# EXERCISE INSTRUCTIONS:
Reproduce the text of every row below, word for word and line for line, leaving the pictures out.

[Dataset items]
BEGIN
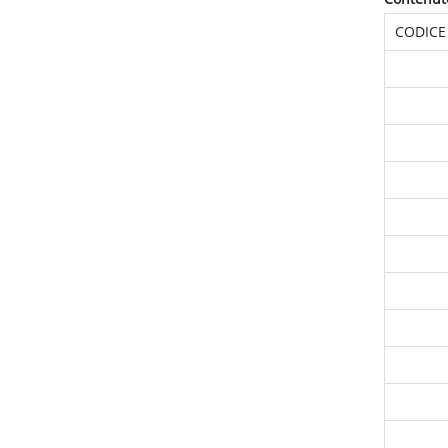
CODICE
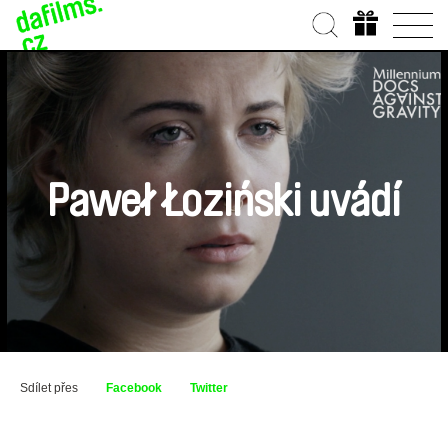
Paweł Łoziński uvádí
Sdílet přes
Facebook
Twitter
END
# SOLUTION TO THIS EXERCISE:
CODICE
Paweł Łoziński uvádí
Sdílet přes
Facebook
Twitter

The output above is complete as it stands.